12.17.2004

paint it, black

I admit it--I'm supposed to be writing a paper, but I'm sitting here drinking and waiting for the roommates to come back. Not hardcore drinking, though, please scrap that thought from your pretty little head. Just a bit of amaretto on the rocks--you know, after some baileys on the rocks. And Rolling Stones loudly on the radio.

I should be writing this paper. I really should. I've done a page of it so far--it's only a reflexion. It's about that Borges class I took this semester. Honestly, I've never had a class find its way into my thoughts as frequently as this one has. I'll be thinking about it for years, that's the plain truth. Something about Borges makes me wish I were about fifty years older and could have meet him at some Argentine cafe, only to speak to him for hours.


Otherwise, switching tunes, the men working on the dumpster at the apartments behind our house is still creeping me out.
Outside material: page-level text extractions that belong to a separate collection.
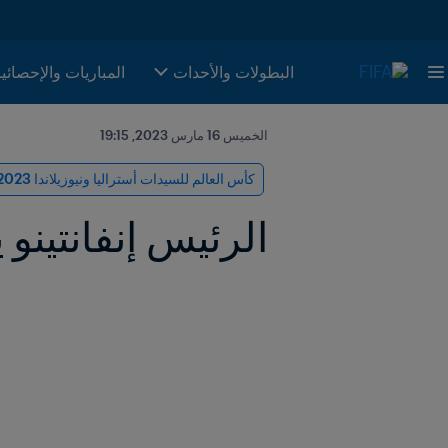
البطولات والأحدات
المباريات والإحصائي
الخميس 16 مارس 2023, 19:15
كأس العالم للسيدات أستراليا ونيوزيلاندا 2023 FIFA™
الرئيس إنفانتينو يستعرض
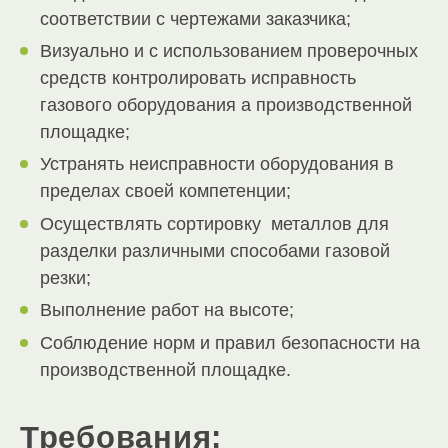
соответствии с чертежами заказчика;
Визуально и с использованием проверочных
средств контролировать исправность
газового оборудования а производственной
площадке;
Устранять неисправности оборудования в
пределах своей компетенции;
Осуществлять сортировку металлов для
разделки различными способами газовой
резки;
Выполнение работ на высоте;
Соблюдение норм и правил безопасности на
производственной площадке.
Требования:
Hearing the banging on the metal makes me think someone is knocking on our screen door. After getting up once, I will never be fooled by that again.
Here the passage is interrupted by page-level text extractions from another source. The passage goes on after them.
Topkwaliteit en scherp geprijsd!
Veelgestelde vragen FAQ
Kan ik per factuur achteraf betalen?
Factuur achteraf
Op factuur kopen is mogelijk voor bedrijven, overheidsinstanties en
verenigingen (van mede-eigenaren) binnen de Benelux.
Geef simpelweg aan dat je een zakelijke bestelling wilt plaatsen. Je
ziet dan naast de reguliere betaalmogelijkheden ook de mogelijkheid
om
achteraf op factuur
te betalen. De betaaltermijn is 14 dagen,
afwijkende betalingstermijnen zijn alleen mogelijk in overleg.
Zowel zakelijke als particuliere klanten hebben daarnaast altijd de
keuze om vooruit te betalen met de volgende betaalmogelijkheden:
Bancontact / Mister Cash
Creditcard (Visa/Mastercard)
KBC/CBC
They'll be back soon, then we'll go to Becki's house (probably drink) then go to Necto's. Only to dance until they close the club. And life will be good. It's always good like that.
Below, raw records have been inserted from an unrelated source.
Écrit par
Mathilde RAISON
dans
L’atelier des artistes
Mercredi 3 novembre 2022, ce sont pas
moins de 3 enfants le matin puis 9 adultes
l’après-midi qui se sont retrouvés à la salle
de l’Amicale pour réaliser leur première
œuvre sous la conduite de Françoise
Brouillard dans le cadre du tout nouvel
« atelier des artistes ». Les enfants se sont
I began this entry with the intentions of being a big sappy. Two things:

1. I never thought I'd be so glad to live in this house. I am. There's nothing like living with the (majority of) best people you've ever known. Staying up late and talking, drinking and watching Sex and the City when I shouldn't have been--feeling dead every morning has never been so worth it. Situations like that are when my whole you're not promised tomorrow bullshit gets me in trouble.
I'd do it all over again if I could.

2. This mass exodus of everyone. Eric's emails and posts lately have me thinking about it a lot more than I had been in a while. It makes me sad--because everyone is going to scatter to the far reaches of the Earth like some sort of debris from a massive explosion. It's sad because I've never had a better time in my life. Every single day gets better--and I honestly never know what's going to happen. We (I) have done so many (stupid) things in the past year and a half, and it's all been worth it. I'll never regret a second of it. Even breaking my face that one time was something I don't necessarily regret. Yeah, it would have been cool if it hadn't happened, but good things came out of that one also.

So, here's to you. Cheers and one final drink. Must finish this paper.

In the mean time, I hope that you'll find yourself a copy of Borges and read until you can't anymore.